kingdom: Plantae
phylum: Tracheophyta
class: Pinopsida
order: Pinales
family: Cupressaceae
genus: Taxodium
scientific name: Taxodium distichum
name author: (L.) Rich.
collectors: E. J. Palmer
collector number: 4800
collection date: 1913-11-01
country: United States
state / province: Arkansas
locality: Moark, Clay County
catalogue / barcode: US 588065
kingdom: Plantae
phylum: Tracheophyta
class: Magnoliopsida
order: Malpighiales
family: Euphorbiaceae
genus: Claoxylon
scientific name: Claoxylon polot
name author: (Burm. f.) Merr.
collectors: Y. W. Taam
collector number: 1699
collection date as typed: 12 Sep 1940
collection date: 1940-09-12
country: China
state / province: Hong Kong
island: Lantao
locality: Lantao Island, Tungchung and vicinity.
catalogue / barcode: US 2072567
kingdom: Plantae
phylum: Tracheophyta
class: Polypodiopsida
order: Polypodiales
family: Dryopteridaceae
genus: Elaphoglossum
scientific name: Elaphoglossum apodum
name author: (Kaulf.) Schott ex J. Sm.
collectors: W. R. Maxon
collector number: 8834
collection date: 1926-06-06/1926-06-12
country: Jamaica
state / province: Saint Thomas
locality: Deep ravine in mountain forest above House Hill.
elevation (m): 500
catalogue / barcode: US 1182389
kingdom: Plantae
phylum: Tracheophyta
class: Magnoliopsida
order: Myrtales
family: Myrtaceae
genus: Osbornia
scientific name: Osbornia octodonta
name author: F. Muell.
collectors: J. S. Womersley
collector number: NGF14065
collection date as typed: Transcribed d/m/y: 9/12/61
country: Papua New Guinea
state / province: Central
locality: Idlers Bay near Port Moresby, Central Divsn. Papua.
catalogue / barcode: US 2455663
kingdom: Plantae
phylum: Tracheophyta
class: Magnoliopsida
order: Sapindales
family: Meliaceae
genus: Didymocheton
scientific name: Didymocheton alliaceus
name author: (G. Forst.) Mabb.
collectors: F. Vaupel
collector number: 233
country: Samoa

-=-=-

Problem: Rewrite all of the lines above, replacing each occurrence of "catalogue" with "catalog" and leaving everything else unchanged.

Finished answer:
kingdom: Plantae
phylum: Tracheophyta
class: Pinopsida
order: Pinales
family: Cupressaceae
genus: Taxodium
scientific name: Taxodium distichum
name author: (L.) Rich.
collectors: E. J. Palmer
collector number: 4800
collection date: 1913-11-01
country: United States
state / province: Arkansas
locality: Moark, Clay County
catalog / barcode: US 588065
kingdom: Plantae
phylum: Tracheophyta
class: Magnoliopsida
order: Malpighiales
family: Euphorbiaceae
genus: Claoxylon
scientific name: Claoxylon polot
name author: (Burm. f.) Merr.
collectors: Y. W. Taam
collector number: 1699
collection date as typed: 12 Sep 1940
collection date: 1940-09-12
country: China
state / province: Hong Kong
island: Lantao
locality: Lantao Island, Tungchung and vicinity.
catalog / barcode: US 2072567
kingdom: Plantae
phylum: Tracheophyta
class: Polypodiopsida
order: Polypodiales
family: Dryopteridaceae
genus: Elaphoglossum
scientific name: Elaphoglossum apodum
name author: (Kaulf.) Schott ex J. Sm.
collectors: W. R. Maxon
collector number: 8834
collection date: 1926-06-06/1926-06-12
country: Jamaica
state / province: Saint Thomas
locality: Deep ravine in mountain forest above House Hill.
elevation (m): 500
catalog / barcode: US 1182389
kingdom: Plantae
phylum: Tracheophyta
class: Magnoliopsida
order: Myrtales
family: Myrtaceae
genus: Osbornia
scientific name: Osbornia octodonta
name author: F. Muell.
collectors: J. S. Womersley
collector number: NGF14065
collection date as typed: Transcribed d/m/y: 9/12/61
country: Papua New Guinea
state / province: Central
locality: Idlers Bay near Port Moresby, Central Divsn. Papua.
catalog / barcode: US 2455663
kingdom: Plantae
phylum: Tracheophyta
class: Magnoliopsida
order: Sapindales
family: Meliaceae
genus: Didymocheton
scientific name: Didymocheton alliaceus
name author: (G. Forst.) Mabb.
collectors: F. Vaupel
collector number: 233
country: Samoa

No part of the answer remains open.